University of Texas biochemist Esmond E. Snell, 30, and his colleague Herschel K. Mitchell isolate folic acid (folacin) from four tons of spinach, using a steam kettle and filter press. Researchers at Lederle Laboratories will soon synthesize the B vitamin, thought at first to be effective against pernicious anemia; while that claim will be disproven, the FDA will order enrichment of bread, pasta, and other cereal grain products with folic acid because it stimulates regeneration of both red blood cells and hemoglobin (see science [vitamin B12], 1948).

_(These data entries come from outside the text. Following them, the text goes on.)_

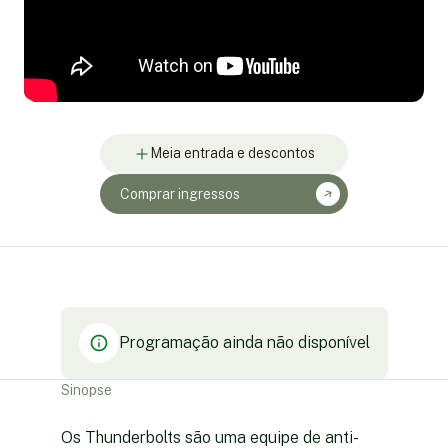
Meia entrada e descontos
Comprar ingressos
Programação ainda não disponível
Sinopse
Os Thunderbolts são uma equipe de anti-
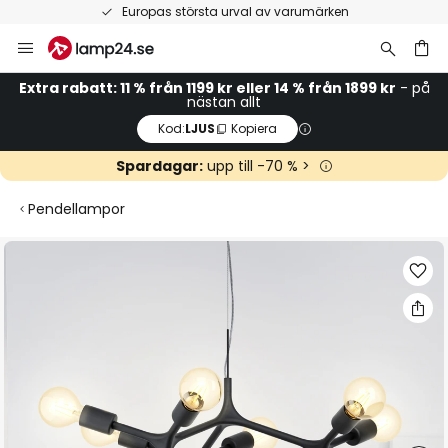
Europas största urval av varumärken
Hoppa
till
innehållet
Extra rabatt: 11 % från 1199 kr eller 14 % från 1899 kr
- på
nästan allt
Kod:
LJUS
Kopiera
Spardagar:
upp till -70 % >
Pendellampor
Hoppa
till
slutet
av
bildgalleriet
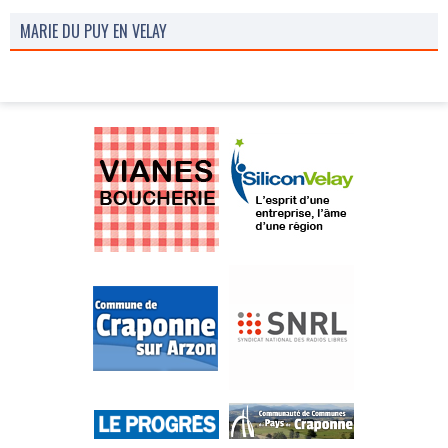
MARIE DU PUY EN VELAY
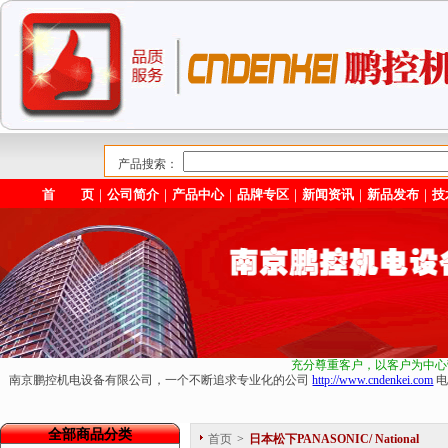
产品搜索：
首 页
｜
公司简介
｜
产品中心
｜
品牌专区
｜
新闻资讯
｜
新品发布
｜
技
充分尊重客户，以客户为中心
南京鹏控机电设备有限公司，一个不断追求专业化的公司
http://www.cndenkei.com
电
全部商品分类
首页
>
日本松下PANASONIC/ National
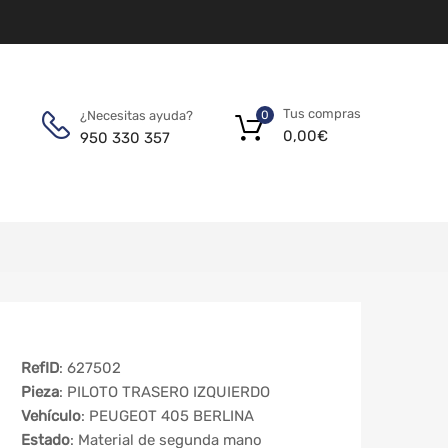
Tus compras
¿Necesitas ayuda?
0
0,00
€
950 330 357
RefID
: 627502
Pieza
: PILOTO TRASERO IZQUIERDO
Vehículo
: PEUGEOT 405 BERLINA
Estado
: Material de segunda mano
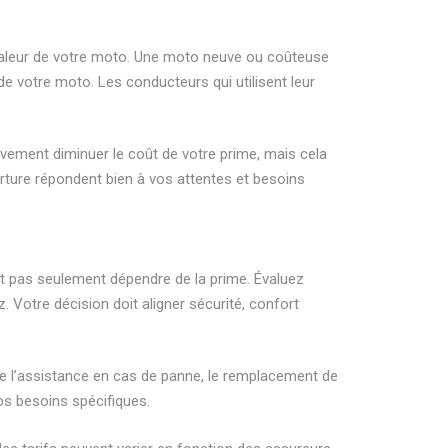
 valeur de votre moto. Une moto neuve ou coûteuse
e votre moto. Les conducteurs qui utilisent leur
ivement diminuer le coût de votre prime, mais cela
erture répondent bien à vos attentes et besoins
it pas seulement dépendre de la prime. Évaluez
 Votre décision doit aligner sécurité, confort
e l’assistance en cas de panne, le remplacement de
os besoins spécifiques.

Britain requires bakers to make the "national loaf," comprised about 85 percent of whole wheat flour, partly to provide the nutrients found in enriched U.S. white bread; U.S. authorities find it more reasonable to restore certain food factors to the refined bread and cereal products that people want. Britain's rich do not eat as well as they did before the war, but the poorer third of the population enjoys better nutrition than it has in decades. British per-capita calorie consumption is actually slightly higher than it was in 1939, and intake of vitamins and minerals is substantially higher, thanks to higher wages and efforts by the Food Ministry to maintain stable prices.